Still, he described it as “the most popular congregate shelter in Denver.” It’s more than 98 percent full on average. And many people live there year-round, forming a close-knit community with little hope of a path toward housing.

“Excuse me for being a bit cranky, but to call Crossroads popular doesn't sit well,” Councilmember Kashmann replied. “Most used, perhaps, but that is not a desirable building.”
“I apologize for the use of the word ‘popular,’” Kositsky said. “When I go into that shelter, there’s a sense of community that exists there that doesn’t exist in all of our shelters.”
City officials acknowledge the old warehouse is not an ideal shelter and are considering moving the operation.
Meanwhile, The Salvation Army has been operating the shelter without pay or a contract. The proposed contract would last through the end of the year, and would cost the city an additional $4.5 million, including for work already done over the year. The total contract, if approved, will be $19.3 million.
HOST acknowledged both the city and The Salvation Army have received “numerous complaints regarding the operation of programs run by TSA.” Both are working to address those issues.
If the council rejects the contract, city staff would likely take over shelter operations — just as they’re facing layoffs and furloughs. The city would launch an emergency procurement process for a new partner to operate the shelter.
“I’m not going to lie,” Kositsky told the council. “That would be incredibly disruptive if that were to occur.”
Council members are demanding changes.
Councilmember Darrell Watson wants a “good neighbor agreement” between The Salvation Army and neighbors, largely residents living in an upscale new development nearby. The Salvation Army is amenable to that.
The Salvation Army has agreed to a swath of new regulations under the proposed contract: monthly visits, contract monitoring, corrective action plans for performance issues, monthly meetings, customer satisfaction surveys and more. Some of these were recommended by The Salvation Army itself.

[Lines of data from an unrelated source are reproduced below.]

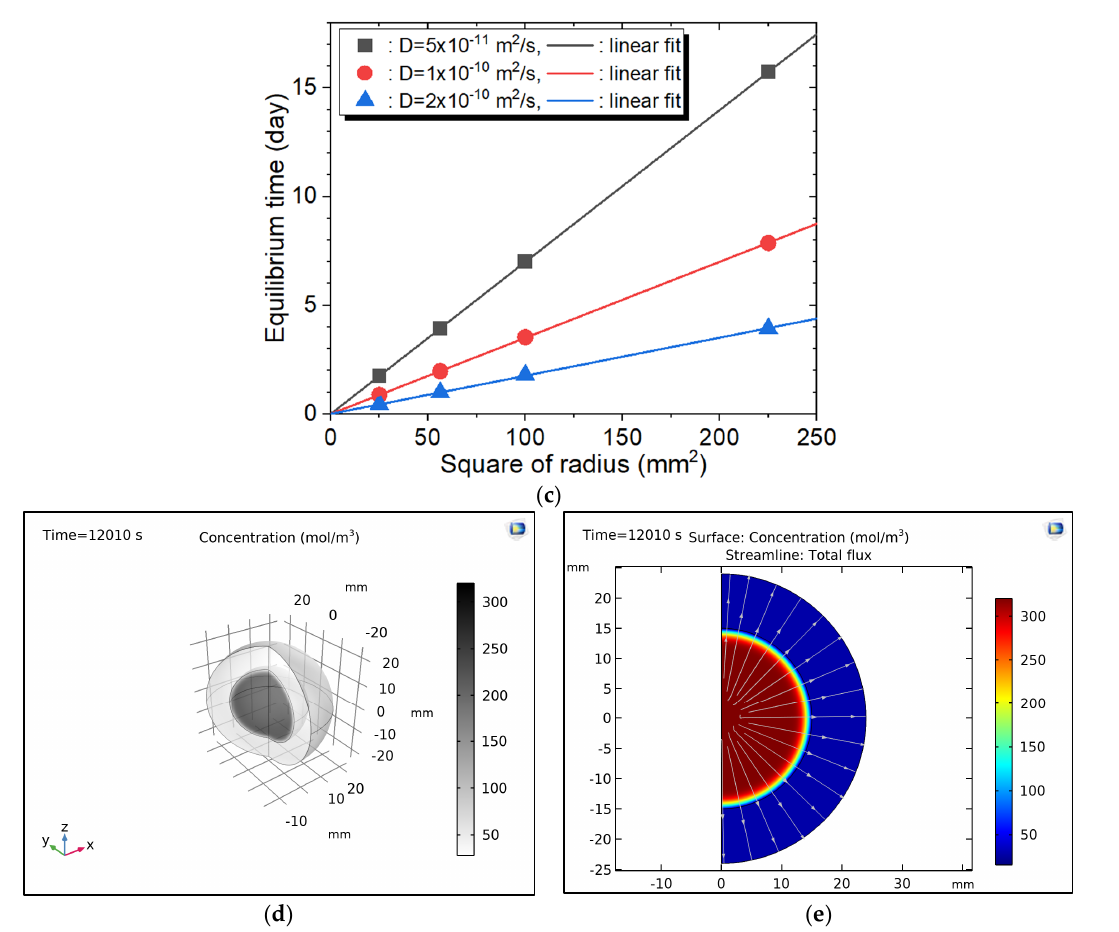
Figure 7. The comparison of the experimental results ( a , b ) and COMSOL simulation results, ( a , c – e ), equilibrium time in sorption and ( b ) equilibrium time in desorption versus the squared radius for NBR, EPDM, and FKM. ( c ) Finite element simulation for the equilibrium time versus the squared radius with diffusivities of 5 × 10 −11 m 2 /s, 10 × 10 −11 m 2 /s, and 20 × 10 −11 m 2 /s; ( d ) a simulation example showing the 3D presentation of the concentration distribution at 12,010 s with a diameter of 30 mm; ( e ) a simulation example showing the concentration distribution at 12,010 s with a diameter of 30 mm.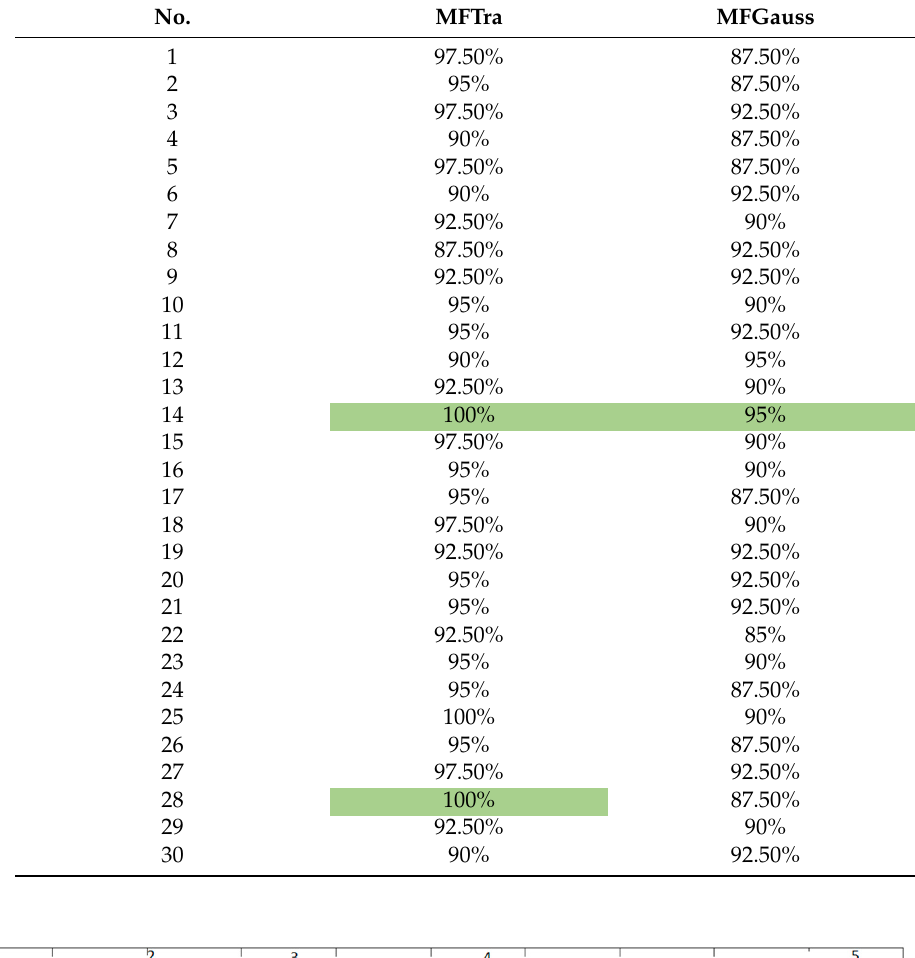
Table 4. Percentage of classification in each experiment with BSA.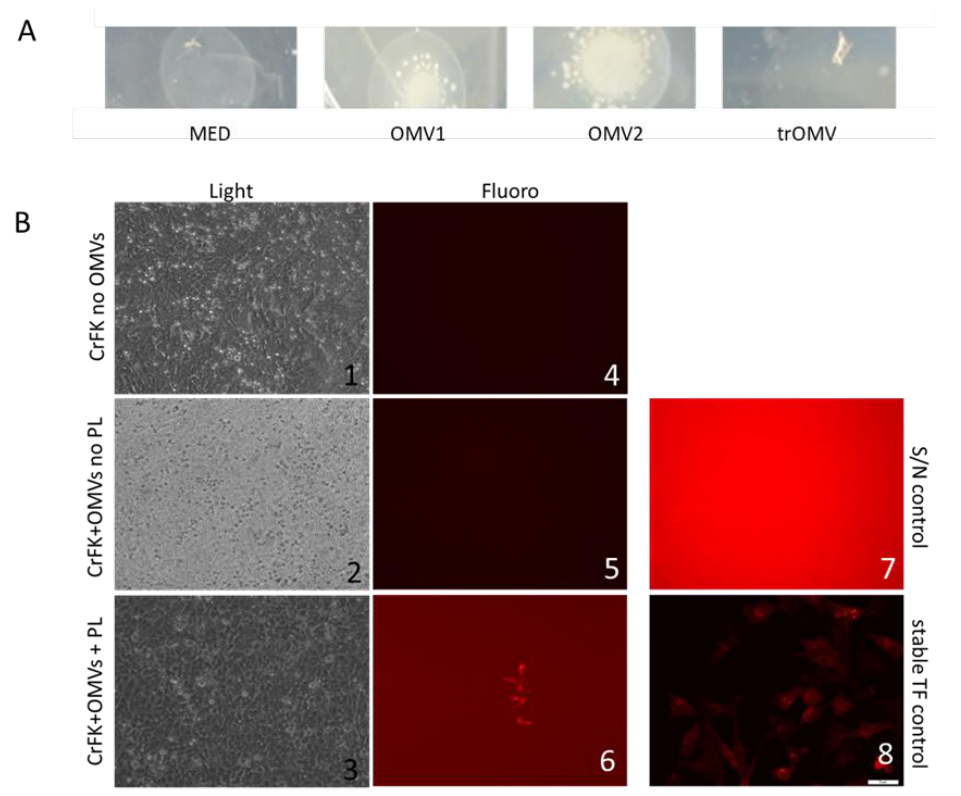
Figure 3. Functional characteristics—property transfer capabilities. ( A ) Prokaryotic: OMVs derived from an ampicillin-resistant E. coli culture were incubated with an ampicillin-sensitive E. coli strain. While the sensitive bacteria did not grow in the absence of OMVs (MED), bacterial growth was observed in the presence of OMVs (OMV1 and 2). When the OMVs were treated with a membrane-active substance (methyl-ß-cyclodextrin) no growth was observed (trOMVs). ( B ) OMVs were derived from an E. coli strain containing an expression construct for the protein fluorophore tdTomato. Different eukaryotic cell lines (CHO, CrFK, HEk293, NIH3T3) were incubated with these OMV preparations. Upon incubation, development of fluorescence was monitored. While in the absence of OMVs (see images 1 and 4) and the presence of OMVs without fluorescence plasmid cargo (see images 2 and 5) no subsequent fluorescence was observed. However, when OMVs containing the expression construct were incubated with the cells, fluorescent cells developed (see images 3 and 6). Image 7 shows an overexposed image to depict signal-to-noise ratio in samples showing no fluorescence. Image 8 shows an overlay picture of CrFK cells stably transfected with tdTomato.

The debate is raising tensions among city officials, too. Some city council members say the long delays for homelessness contracts point to poor management by the Johnston administration.
“I don't like having to pay in arrears like this,” City Council President Amanda Sandoval said as the Crossroads contract was debated in committee. “It's really bad practice.”
The Salvation Army is not the only All In Mile High partner to work without a signed contract.
Earlier this month, the city finally signed a contract with the Colorado Coalition for the Homeless, months after work had begun, for health services at non-congregate shelters.
“We're bad business partners,” Sandoval said. “To not pay someone for four months, you would go to collections in the real world.”
She warns that the city’s slow contracting process could also be preventing other, smaller nonprofits from providing services, since they can’t afford to work without pay. HOST has promised to move faster in the future.
The city started working on contracts for 2025 in October 2024, too late to finalize them and send them for city council approval before the work started.
“The delays are both unfortunate and frustrating,” wrote Ewing, with the mayor's office. “We had some concerns we needed to work through with The Salvation Army and City Council, and we are looking forward to getting these contracts approved as soon as possible.”
As the mayor's office sees it, the blame for slow approvals is shared.
“The Salvation Army is also a very large organization and has its own process for executing contracts that can sometimes take longer than our smaller partners,” Ewing said. “Either way, we’re committed to getting this done.”

Meanwhile, even bigger changes could be on the way. The Salvation Army’s shelter contracts are up for a standard competitive bidding process for 2026.
It opens the possibility the city will hire other nonprofits to do the work in the future, and some city council members are pushing for that to happen.
But it's unclear whether any groups are applying for the chance — or whether any are large enough to replace The Salvation Army.